Dominik Jurek

Dominik Jurek

UC-Berkeley Haas School of Business

Patent texts for identification in economic and innovation research

Does patent eligibility impact job creation? To answer this question, I use a 2014 Supreme Court decision that limited what innovations can receive patents and NLP methods to identify invalid patents. I find that treated firms reduce job creation and create fewer new establishments in response, providing insight into how patents accelerate economic growth. To allow for a consistent measure of treated patents before and after the court decision, I develop and train a NLP model to identify claim language that is invalid and classify existing patents. I use application data from the US patent office to find rejected claim texts mentioning the relevant court decision to build a corpus of texts that are not patent eligible anymore. I select issued patents from the same filing years and patent classes as the rejected applications as control texts with eligible language. I extract from the corpora rejected and valid claim texts, tokenize, and vectorize the texts in a TF-IDF matrix. I then train a support-vector machine to predict for a given claim text whether it would be rejected after the court decision. I use this NLP model to classify all relevant patents since 1990, a total of 1,062,897 patents. Thus, I can predict for each patent in related patent classes if it is valid or not following the court decision. My NLP classification method identifies treated patents better than patent classes alone: for example, the affected patent classes saw a decline in patent issuance from 2014 to 2015 of 7.1%, while treated patents identified with my NLP method declined by more than 16.3%. Patent classes are broad and cover more technologies than are treated, thus, patent classes are not precise enough for identification strategies in economic settings. My method provides a valuable new tool to reliably identify invalid patents beyond broad patent classes and the few cases in which patents are litigated. Future works in economic and innovation research on the impact of patents will benefit from this new method. My main analysis is one example for how my method can establish causality in empirical research: I identify treated firms by measuring the share of treated patents in patent portfolios. I estimate a difference-in-differences model and find that firms receive fewer patents after the court decision and create fewer new establishments and jobs, which is direct evidence for the positive link between patents, job creation, and economic growth.

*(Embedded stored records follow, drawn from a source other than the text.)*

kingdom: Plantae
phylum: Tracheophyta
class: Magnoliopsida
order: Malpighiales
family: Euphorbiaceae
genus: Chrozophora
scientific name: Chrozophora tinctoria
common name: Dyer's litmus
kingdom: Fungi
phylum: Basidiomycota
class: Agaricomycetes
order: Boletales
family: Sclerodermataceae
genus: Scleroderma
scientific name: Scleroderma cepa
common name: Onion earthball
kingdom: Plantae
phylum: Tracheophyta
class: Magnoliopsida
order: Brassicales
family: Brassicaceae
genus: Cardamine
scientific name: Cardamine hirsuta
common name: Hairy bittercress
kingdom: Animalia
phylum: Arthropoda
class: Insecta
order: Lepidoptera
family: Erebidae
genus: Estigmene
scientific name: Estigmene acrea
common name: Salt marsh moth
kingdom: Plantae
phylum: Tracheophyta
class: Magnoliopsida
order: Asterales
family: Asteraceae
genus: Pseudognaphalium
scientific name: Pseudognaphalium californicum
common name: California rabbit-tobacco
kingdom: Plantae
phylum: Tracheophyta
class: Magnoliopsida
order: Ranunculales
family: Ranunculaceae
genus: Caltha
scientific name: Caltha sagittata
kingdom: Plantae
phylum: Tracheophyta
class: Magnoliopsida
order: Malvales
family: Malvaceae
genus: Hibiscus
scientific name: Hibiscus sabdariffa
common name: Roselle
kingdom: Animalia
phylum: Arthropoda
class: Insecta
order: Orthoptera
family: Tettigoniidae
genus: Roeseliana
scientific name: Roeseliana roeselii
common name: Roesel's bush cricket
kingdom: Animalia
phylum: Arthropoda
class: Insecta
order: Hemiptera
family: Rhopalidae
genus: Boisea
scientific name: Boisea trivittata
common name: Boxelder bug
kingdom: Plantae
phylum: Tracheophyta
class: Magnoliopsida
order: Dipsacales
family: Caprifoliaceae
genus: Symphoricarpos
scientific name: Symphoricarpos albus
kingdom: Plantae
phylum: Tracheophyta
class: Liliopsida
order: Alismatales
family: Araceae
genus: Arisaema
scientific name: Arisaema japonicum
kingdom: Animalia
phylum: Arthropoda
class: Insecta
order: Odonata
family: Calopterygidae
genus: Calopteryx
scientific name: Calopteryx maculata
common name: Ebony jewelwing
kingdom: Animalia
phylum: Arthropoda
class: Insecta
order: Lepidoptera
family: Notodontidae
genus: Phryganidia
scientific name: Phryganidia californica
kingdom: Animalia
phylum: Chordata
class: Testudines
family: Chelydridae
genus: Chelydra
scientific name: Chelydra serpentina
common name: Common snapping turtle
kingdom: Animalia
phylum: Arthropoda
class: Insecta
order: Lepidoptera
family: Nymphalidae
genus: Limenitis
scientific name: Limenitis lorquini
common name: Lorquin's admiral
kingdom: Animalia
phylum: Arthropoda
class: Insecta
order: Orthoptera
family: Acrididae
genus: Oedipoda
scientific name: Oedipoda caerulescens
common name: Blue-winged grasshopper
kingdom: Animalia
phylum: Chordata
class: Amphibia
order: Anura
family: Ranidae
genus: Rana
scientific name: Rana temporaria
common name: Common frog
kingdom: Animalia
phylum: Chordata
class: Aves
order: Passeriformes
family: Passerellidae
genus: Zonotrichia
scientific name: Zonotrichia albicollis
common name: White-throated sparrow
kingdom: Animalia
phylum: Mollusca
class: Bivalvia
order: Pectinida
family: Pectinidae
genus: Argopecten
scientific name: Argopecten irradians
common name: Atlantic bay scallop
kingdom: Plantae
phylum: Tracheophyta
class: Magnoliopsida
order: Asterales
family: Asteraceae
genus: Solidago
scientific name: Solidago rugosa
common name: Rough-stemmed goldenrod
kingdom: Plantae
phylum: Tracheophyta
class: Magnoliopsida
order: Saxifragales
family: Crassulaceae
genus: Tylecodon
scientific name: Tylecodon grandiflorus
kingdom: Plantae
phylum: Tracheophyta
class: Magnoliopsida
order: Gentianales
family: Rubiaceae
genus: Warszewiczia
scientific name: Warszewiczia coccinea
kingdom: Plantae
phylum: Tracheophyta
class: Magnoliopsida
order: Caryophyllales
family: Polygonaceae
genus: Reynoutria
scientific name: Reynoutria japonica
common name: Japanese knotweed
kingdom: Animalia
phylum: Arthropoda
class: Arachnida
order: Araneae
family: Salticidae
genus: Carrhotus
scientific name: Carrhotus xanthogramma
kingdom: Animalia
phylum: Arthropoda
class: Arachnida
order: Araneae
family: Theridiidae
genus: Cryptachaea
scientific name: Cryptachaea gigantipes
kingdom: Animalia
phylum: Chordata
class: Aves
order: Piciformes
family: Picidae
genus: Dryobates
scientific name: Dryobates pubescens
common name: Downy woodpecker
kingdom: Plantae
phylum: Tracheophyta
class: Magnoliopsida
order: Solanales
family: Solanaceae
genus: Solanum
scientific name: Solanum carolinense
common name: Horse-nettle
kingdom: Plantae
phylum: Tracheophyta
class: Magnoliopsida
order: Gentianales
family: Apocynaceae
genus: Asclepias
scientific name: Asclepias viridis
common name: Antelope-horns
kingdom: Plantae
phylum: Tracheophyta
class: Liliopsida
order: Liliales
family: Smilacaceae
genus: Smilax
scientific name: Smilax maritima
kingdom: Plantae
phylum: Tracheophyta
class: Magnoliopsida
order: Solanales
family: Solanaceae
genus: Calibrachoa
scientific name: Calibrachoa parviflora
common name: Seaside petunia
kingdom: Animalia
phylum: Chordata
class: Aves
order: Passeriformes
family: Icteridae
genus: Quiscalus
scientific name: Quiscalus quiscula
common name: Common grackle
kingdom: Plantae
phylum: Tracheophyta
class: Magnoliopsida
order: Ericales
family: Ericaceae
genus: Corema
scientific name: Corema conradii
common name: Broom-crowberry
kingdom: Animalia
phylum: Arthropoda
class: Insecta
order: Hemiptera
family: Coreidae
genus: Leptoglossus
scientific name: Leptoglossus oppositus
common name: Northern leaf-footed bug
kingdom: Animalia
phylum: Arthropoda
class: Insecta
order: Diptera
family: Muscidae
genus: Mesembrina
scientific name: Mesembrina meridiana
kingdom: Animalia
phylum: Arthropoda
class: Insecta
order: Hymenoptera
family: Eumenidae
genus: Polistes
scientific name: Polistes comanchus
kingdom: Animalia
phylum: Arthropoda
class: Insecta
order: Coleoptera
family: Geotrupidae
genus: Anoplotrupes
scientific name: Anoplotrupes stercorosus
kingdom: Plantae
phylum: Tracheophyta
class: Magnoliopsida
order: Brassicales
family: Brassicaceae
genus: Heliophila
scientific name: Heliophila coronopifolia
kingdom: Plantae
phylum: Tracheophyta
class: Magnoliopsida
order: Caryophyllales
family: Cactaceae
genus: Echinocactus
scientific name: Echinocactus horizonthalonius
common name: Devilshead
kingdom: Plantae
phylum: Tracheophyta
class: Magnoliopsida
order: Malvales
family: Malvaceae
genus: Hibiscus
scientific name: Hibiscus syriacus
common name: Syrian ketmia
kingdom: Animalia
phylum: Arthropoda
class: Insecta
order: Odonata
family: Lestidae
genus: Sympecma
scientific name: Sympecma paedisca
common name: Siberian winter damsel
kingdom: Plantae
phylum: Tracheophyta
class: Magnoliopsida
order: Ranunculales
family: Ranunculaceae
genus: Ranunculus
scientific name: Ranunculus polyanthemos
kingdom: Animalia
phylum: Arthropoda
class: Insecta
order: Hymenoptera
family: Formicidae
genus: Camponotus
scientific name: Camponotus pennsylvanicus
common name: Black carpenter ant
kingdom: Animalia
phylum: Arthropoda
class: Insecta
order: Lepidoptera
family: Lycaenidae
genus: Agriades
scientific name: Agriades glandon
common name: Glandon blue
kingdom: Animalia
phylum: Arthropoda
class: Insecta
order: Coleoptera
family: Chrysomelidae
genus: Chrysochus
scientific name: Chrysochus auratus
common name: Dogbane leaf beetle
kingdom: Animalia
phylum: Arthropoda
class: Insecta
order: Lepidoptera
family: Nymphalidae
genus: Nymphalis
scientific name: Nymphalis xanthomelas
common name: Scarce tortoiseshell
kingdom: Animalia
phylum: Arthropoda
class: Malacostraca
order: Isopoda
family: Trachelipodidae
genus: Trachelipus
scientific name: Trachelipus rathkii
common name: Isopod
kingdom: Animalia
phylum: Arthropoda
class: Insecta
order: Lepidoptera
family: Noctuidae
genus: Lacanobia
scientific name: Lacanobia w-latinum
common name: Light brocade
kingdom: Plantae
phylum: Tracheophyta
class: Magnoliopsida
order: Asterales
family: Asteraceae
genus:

Bio: I am a PhD candidate in Finance at Haas Business School on the job market in 2022/23. My research interests are at the intersection between Finance, Computer Science, and Innovation Research. In my current work, I combine machine learning, natural language processing, and causal inference to classify patent texts based on whether they are at risk of invalidation and estimate the causal effect of limited patentability on innovation direction and the economic performance of firms. I am always looking for opportunities to leverage my knowledge of empirical methods, causal inference, and corporate finance to gain new data-driven insight into economic questions about firms, innovation, and digitization.